The truth is that every relationship we enter into is a choice. Bad relationships don’t just happen; they are allowed to happen. This means two things:

1. That you have to accept responsibility for each and every bad relationship you’ve chosen to be a part of. 

and

2. That you recognize that you have power to choose differently.  

You are not some helpless victim who has to tolerate the self-absorbed, thoughtless, meanness of others. Despite what you may have previously believed, you don’t have to put up with the crazy boss who flies off the handle, the narcissistic brother-in-law who insists all family events are done his way or your friend from elementary school who issues backhanded compliments like they’re going out of style.

Regardless of how the bad relationships in your life began, regardless of the connection or the years you’ve spent enabling the dysfunction, you always have personal power to change the status quo that’s been set.

In every relationship you have options. You have choices.

You can leave the relationship entirely or minimize the interactions you have with the person. You can choose to set boundaries and issue consequences for when those boundaries are crossed. You can choose to think differently about the person or the situation.

The truth is that you have power. That’s the first thing you must realize before you even begin to rework every relationship in your life that’s not serving you. 

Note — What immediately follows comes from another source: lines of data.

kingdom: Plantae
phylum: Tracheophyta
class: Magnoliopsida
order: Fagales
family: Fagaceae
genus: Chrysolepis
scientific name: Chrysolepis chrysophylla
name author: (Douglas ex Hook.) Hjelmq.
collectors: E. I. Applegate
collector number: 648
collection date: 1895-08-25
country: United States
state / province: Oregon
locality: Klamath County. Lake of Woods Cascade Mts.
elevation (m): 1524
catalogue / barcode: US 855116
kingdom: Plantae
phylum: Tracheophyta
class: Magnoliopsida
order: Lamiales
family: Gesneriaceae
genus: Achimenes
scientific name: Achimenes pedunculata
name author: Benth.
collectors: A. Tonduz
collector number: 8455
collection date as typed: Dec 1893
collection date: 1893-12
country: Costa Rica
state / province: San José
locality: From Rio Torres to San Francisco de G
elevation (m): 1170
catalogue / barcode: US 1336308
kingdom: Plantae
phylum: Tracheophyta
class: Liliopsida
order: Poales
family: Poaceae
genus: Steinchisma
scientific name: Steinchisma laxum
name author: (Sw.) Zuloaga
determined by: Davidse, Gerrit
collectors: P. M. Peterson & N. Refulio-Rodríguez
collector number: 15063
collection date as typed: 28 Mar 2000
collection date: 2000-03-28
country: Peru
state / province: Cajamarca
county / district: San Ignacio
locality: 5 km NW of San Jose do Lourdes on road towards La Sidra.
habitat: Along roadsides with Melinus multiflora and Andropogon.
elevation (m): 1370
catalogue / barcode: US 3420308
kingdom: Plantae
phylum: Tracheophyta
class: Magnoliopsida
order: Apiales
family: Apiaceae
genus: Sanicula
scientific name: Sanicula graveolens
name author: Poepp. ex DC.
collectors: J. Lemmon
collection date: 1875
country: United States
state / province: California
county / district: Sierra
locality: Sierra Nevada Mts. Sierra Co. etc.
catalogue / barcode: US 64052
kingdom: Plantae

This summer, I’d like to examine, in depth, how you can rework and renegotiate your role in any and all bad relationships you may be a part of. I’d also like to walk you through some coaching tools that can help you prevent future bad relationships from occurring. 

But before we do this, you first must realize that you are not powerless nor blameless when it comes to the bad relationships in your life. No matter how awful the other person is, no matter how insane or ridiculous, if the relationship is bad, it’s because you’ve allowed it to happen on some level. 

Which should actually come as a relief. Because if you have the power to allow something, that means that you also have the power to stop it.